OpenAI’s extensive post-launch training process, “reinforcement learning from human feedback” (RLHF), has significantly improved the realism and text legibility of images generated by GPT-4o. This year-long effort focused on refining the model and addressing issues like typos and inaccuracies in generated hands and faces.
Enhanced Image Generation Capabilities within ChatGPT
Following the May 2024 announcement of GPT-4o, OpenAI employed a team of over 100 human trainers to meticulously refine the model, correcting typos and common errors in generated images, particularly hands and faces. A key improvement with GPT-4o is the ability to create images with transparent backgrounds, a valuable feature for businesses and creatives designing logos and other iconography.
A photorealistic image of a farmer.
Addressing Challenges and Ethical Considerations
Despite these advancements, GPT-4o still faces challenges, including the persistent issue of AI “hallucinations” and maintaining editing consistency. However, OpenAI has committed to rapid updates and improvements.
Ethical and legal concerns surrounding AI-generated content continue to be a focus. OpenAI asserts that GPT-4o is trained on publicly available data and proprietary data acquired through partnerships with companies like Shutterstock. Images generated within ChatGPT using the 4o model will not have AI watermarks but will include C2PA metadata, the industry standard for identifying AI-generated content.

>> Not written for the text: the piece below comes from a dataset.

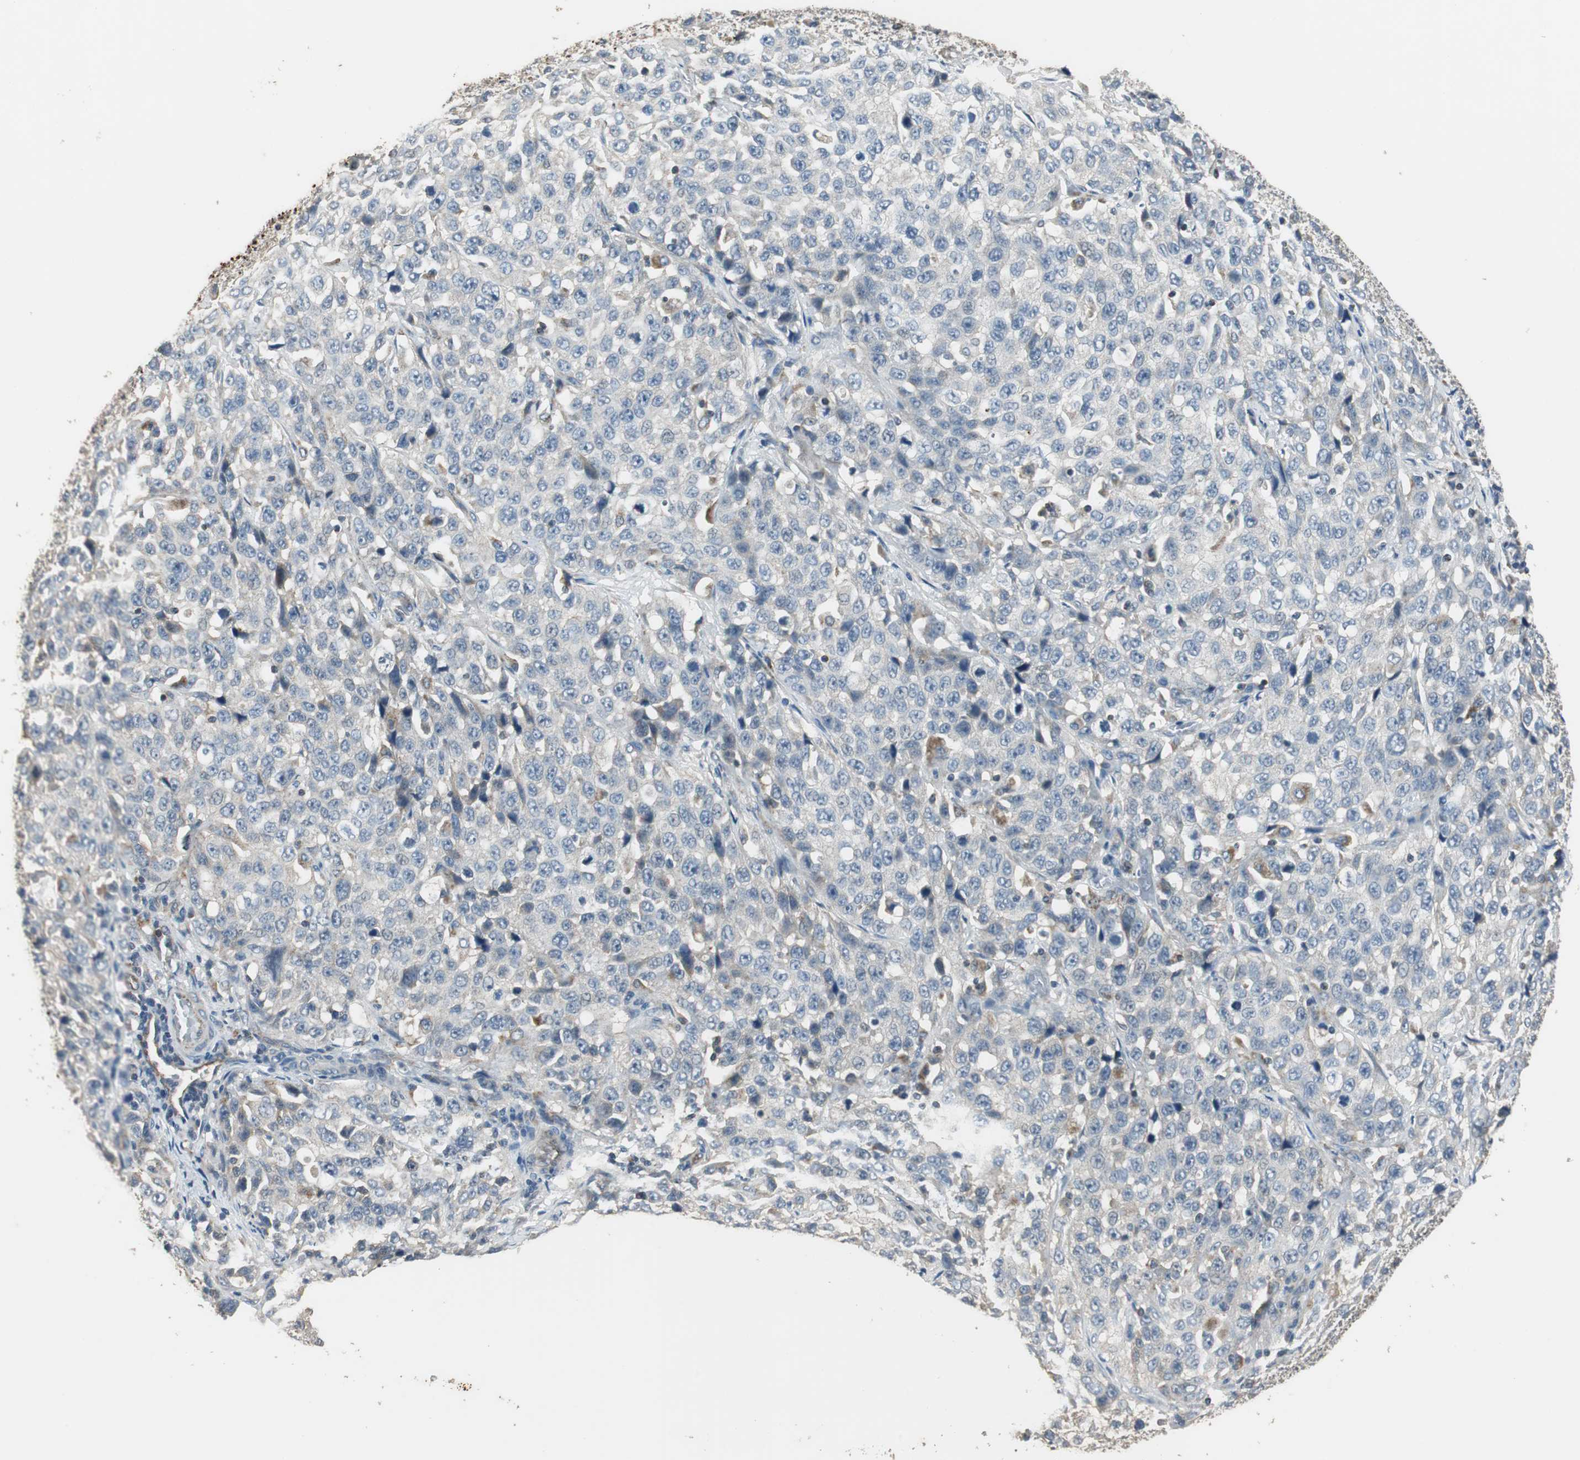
{"staining": {"intensity": "weak", "quantity": "<25%", "location": "cytoplasmic/membranous"}, "tissue": "stomach cancer", "cell_type": "Tumor cells", "image_type": "cancer", "snomed": [{"axis": "morphology", "description": "Normal tissue, NOS"}, {"axis": "morphology", "description": "Adenocarcinoma, NOS"}, {"axis": "topography", "description": "Stomach"}], "caption": "This is a photomicrograph of immunohistochemistry staining of stomach adenocarcinoma, which shows no expression in tumor cells.", "gene": "MSTO1", "patient": {"sex": "male", "age": 48}}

Conclusion: A Significant Leap for AI-Powered Creativity
The integration of native image and video generation within ChatGPT marks a significant step forward in AI-powered creativity. While challenges remain, OpenAI’s commitment to continuous improvement and addressing ethical concerns positions GPT-4o as a powerful tool for both casual users and professionals. The integration of Sora expands the platform’s multimedia capabilities, opening up new possibilities for content creation. The advancements in image realism and text legibility, coupled with the introduction of transparent backgrounds, significantly enhance the user experience and creative potential of ChatGPT.